#### GIVEN PASSAGE
===

What's New in PyScript 2023.11.2

Published November 29, 2023

Tags: pyscript python

With the 2023.11.1 release of PyScript behind us, i.e. the "break the world" release, the PyScript team is looking to push out releases more frequently. We're hoping to integrate both quality-of-life and significant feature improvements at a faster pace, and to push out releases to match.

With that, today PyScript released version 2023.11.2! You can see the detailed changelog here.

It's worth remembering at this point that PyScript uses the CalVer versioning system, where the parts of the version are YEAR.MONTH.RELEASE-NUMBER. That is, there is no minor version component of the release number, and all releases should be treated as potentially breaking. Given the speed at which PyScript is moving (and heck, the whole thing just got re-written from scratch), the versioning system accurately reflects that fact that things are going to break and change all the time.

===

#### AVAILABLE DATA
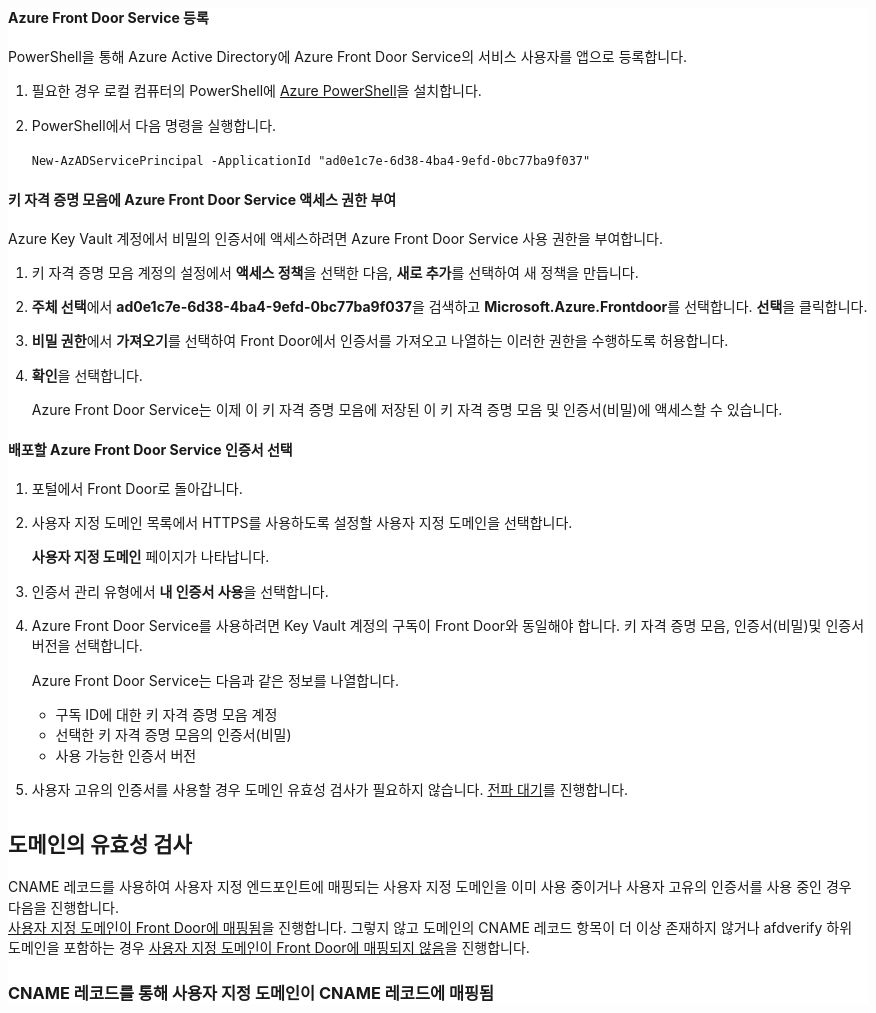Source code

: #### <a name="register-azure-front-door-service"></a>Azure Front Door Service 등록

PowerShell을 통해 Azure Active Directory에 Azure Front Door Service의 서비스 사용자를 앱으로 등록합니다.

1. 필요한 경우 로컬 컴퓨터의 PowerShell에 [Azure PowerShell](/powershell/azure/install-az-ps)을 설치합니다.

2. PowerShell에서 다음 명령을 실행합니다.

     `New-AzADServicePrincipal -ApplicationId "ad0e1c7e-6d38-4ba4-9efd-0bc77ba9f037"`              

#### <a name="grant-azure-front-door-service-access-to-your-key-vault"></a>키 자격 증명 모음에 Azure Front Door Service 액세스 권한 부여
 
Azure Key Vault 계정에서 비밀의 인증서에 액세스하려면 Azure Front Door Service 사용 권한을 부여합니다.

1. 키 자격 증명 모음 계정의 설정에서 **액세스 정책**을 선택한 다음, **새로 추가**를 선택하여 새 정책을 만듭니다.

2. **주체 선택**에서 **ad0e1c7e-6d38-4ba4-9efd-0bc77ba9f037**을 검색하고 **Microsoft.Azure.Frontdoor**를 선택합니다. **선택**을 클릭합니다.


3. **비밀 권한**에서 **가져오기**를 선택하여 Front Door에서 인증서를 가져오고 나열하는 이러한 권한을 수행하도록 허용합니다. 

4. **확인**을 선택합니다. 

    Azure Front Door Service는 이제 이 키 자격 증명 모음에 저장된 이 키 자격 증명 모음 및 인증서(비밀)에 액세스할 수 있습니다.
 
#### <a name="select-the-certificate-for-azure-front-door-service-to-deploy"></a>배포할 Azure Front Door Service 인증서 선택
 
1. 포털에서 Front Door로 돌아갑니다. 

2. 사용자 지정 도메인 목록에서 HTTPS를 사용하도록 설정할 사용자 지정 도메인을 선택합니다.

    **사용자 지정 도메인** 페이지가 나타납니다.

3. 인증서 관리 유형에서 **내 인증서 사용**을 선택합니다. 

4. Azure Front Door Service를 사용하려면 Key Vault 계정의 구독이 Front Door와 동일해야 합니다. 키 자격 증명 모음, 인증서(비밀)및 인증서 버전을 선택합니다.

    Azure Front Door Service는 다음과 같은 정보를 나열합니다. 
    - 구독 ID에 대한 키 자격 증명 모음 계정 
    - 선택한 키 자격 증명 모음의 인증서(비밀) 
    - 사용 가능한 인증서 버전 
 
5. 사용자 고유의 인증서를 사용할 경우 도메인 유효성 검사가 필요하지 않습니다. [전파 대기](#wait-for-propagation)를 진행합니다.

## <a name="validate-the-domain"></a>도메인의 유효성 검사

CNAME 레코드를 사용하여 사용자 지정 엔드포인트에 매핑되는 사용자 지정 도메인을 이미 사용 중이거나 사용자 고유의 인증서를 사용 중인 경우 다음을 진행합니다.  
[사용자 지정 도메인이 Front Door에 매핑됨](#custom-domain-is-mapped-to-your-front-door-by-a-cname-record)을 진행합니다. 그렇지 않고 도메인의 CNAME 레코드 항목이 더 이상 존재하지 않거나 afdverify 하위 도메인을 포함하는 경우 [사용자 지정 도메인이 Front Door에 매핑되지 않음](#custom-domain-is-not-mapped-to-your-front-door)을 진행합니다.

### <a name="custom-domain-is-mapped-to-your-front-door-by-a-cname-record"></a>CNAME 레코드를 통해 사용자 지정 도메인이 CNAME 레코드에 매핑됨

===

#### ASSIGNED TASK 1
Translate this sentence from the PyScript release post into Spanish: "It's worth remembering at this point that PyScript uses the CalVer versioning system, where the parts of the version are YEAR.MONTH.RELEASE-NUMBER."
#### ASSIGNED TASK 2
Write out the part of the PyScript release post starting at "It's worth remembering" and ending at "all the time.".

#### ANSWER 1
Vale la pena recordar en este punto que PyScript utiliza el sistema de versionado CalVer, en el que las partes de la versión son YEAR.MONTH.RELEASE-NUMBER.

#### ANSWER 2
It's worth remembering at this point that PyScript uses the CalVer versioning system, where the parts of the version are YEAR.MONTH.RELEASE-NUMBER. That is, there is no minor version component of the release number, and all releases should be treated as potentially breaking. Given the speed at which PyScript is moving (and heck, the whole thing just got re-written from scratch), the versioning system accurately reflects that fact that things are going to break and change all the time.